Enfin, dans R.A.V.V. St. Paul, la Cour suprême de 1992 a annulé l’Ordonnance sur la criminalité motivée par les préjugés de St. Paul, Minnesota, qui interdisait l’affichage d’un symbole que l’on connaît ou a des raisons de savoir  » suscite la colère, l’alarme ou le ressentiment chez les autres sur la base de la race, de la couleur, des croyances, de la religion ou du sexe. »Le juge Scalia, rédigeant l’avis de la Cour, déclare que l’ordonnance interdit la parole protégée uniquement en raison des sujets abordés par le discours, ce qui le rend inconstitutionnel. Scalia explique: « Le Premier amendement ne permet pas à Saint Paul d’imposer des interdictions spéciales aux orateurs qui expriment des opinions sur des sujets désavantagés. . . St. Paul n’a pas le pouvoir de permettre à un côté d’un débat de corriger le style libre, tout en exigeant de l’autre qu’il suive les règles du Marquis de Queensberry. »Cette décision indique qu’il est peu probable que le Tribunal accepte les restrictions gouvernementales sur les discours de haine.
À Chaplinsky, les « mots de combat » ont été prononcés directement sur le visage de la victime. Sur Twitter, de tels abus sont partagés entre des étrangers séparés par l’espace et le temps. Cela pourrait mettre le dernier clou dans le cercueil de la doctrine des « mots de combat”. Alors que certaines querelles sur les médias sociaux peuvent en quelque sorte stimuler la violence dans le monde réel, le délai entre la provocation en ligne et la réaction terrestre est plus que suffisant pour empêcher les désignations de mots de combat basées sur des menaces de violence imminente. Les forums en ligne donnent également aux Américains la possibilité de s’engager dans un « contre-discours” réfléchi et finalement productif, qui « englobe tout discours qui contredit un message avec lequel on n’est pas d’accord” (158).
Cependant, il est important de noter que « certains « discours de haine” pourraient satisfaire même à la norme stricte actuelle. Imaginez, par exemple, qu’un membre du Ku Klux Klan insulte personnellement un militant de Black Lives Matter avec des épithètes racistes, ou vice versa. Un tel  » discours de haine  » délibérément ciblé et délibérément provocateur pourrait vraisemblablement être puni en vertu de la doctrine des mots de combat ” (64).

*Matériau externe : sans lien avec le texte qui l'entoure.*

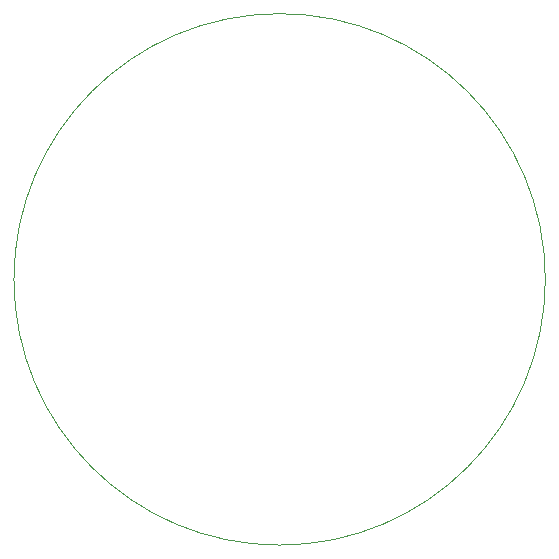
<source format=gm1>
%TF.GenerationSoftware,KiCad,Pcbnew,(6.0.4)*%
%TF.CreationDate,2022-04-07T13:37:56+02:00*%
%TF.ProjectId,LSB1 Bottom Plate,4c534231-2042-46f7-9474-6f6d20506c61,v1.0*%
%TF.SameCoordinates,Original*%
%TF.FileFunction,Profile,NP*%
%FSLAX46Y46*%
G04 Gerber Fmt 4.6, Leading zero omitted, Abs format (unit mm)*
G04 Created by KiCad (PCBNEW (6.0.4)) date 2022-04-07 13:37:56*
%MOMM*%
%LPD*%
G01*
G04 APERTURE LIST*
%TA.AperFunction,Profile*%
%ADD10C,0.100000*%
%TD*%
G04 APERTURE END LIST*
D10*
X77615682Y-60712004D02*
G75*
G03*
X77615682Y-60712004I-22496100J0D01*
G01*
M02*

</source>
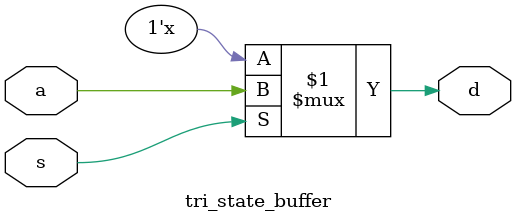
<source format=v>
module tri_state_buffer(
	input a, 
	input s, 
	output d
); 
assign d = s? a:1'bz; // trở kháng cao 
endmodule
</source>
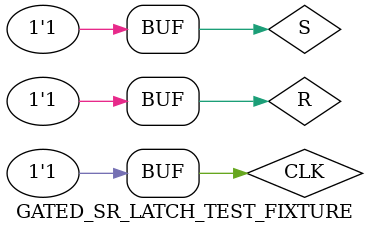
<source format=v>
`timescale 1ns / 1ps

module GATED_SR_LATCH_TEST_FIXTURE;

	// Inputs
	reg S;
	reg R;
	reg CLK;


	// Outputs
	wire Q;
	wire P;

	// Instantiate the Unit Under Test (UUT)
	GATED_SR_LATCH uut (
		.Q(Q), 
		.P(P), 
		.S(S), 
		.R(R), 
		.CLK(CLK)
	);

	initial begin
		// Initialize Inputs
		
		S = 0;
		R = 0;
		CLK = 0;
		#100;		//Wait for 100ns.

		S = 1;
		#100;		//Wait for 100ns.
		
		S = 0;
		R = 1;
		#100;		//Wait for 100ns.
		
		S = 1;
		#100;		//Wait for 100ns.
		
		R = 0;
		CLK = 1;
		#100;		//Wait for 100ns.

		S = 0;
		R = 1;
		#100;		//Wait for 100ns.

		S = 1;
		#100;		//Wait for 100ns.

	end
      
endmodule


</source>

Néanmoins, le rétrécissement de la doctrine des mots de combat est finalement une bonne chose. La capacité du gouvernement à identifier de nouvelles catégories de discours à réglementer conduit souvent à un dangereux glissement de mission. La santé de nos institutions dépend de la liberté d’expression et nous devons nous méfier des tentatives de mise en conformité idéologique. Car, comme l’observe le juge Harlan dans Cohen,  » nevertheless il est néanmoins souvent vrai que la vulgarité d’un homme est le lyrique d’un autre.”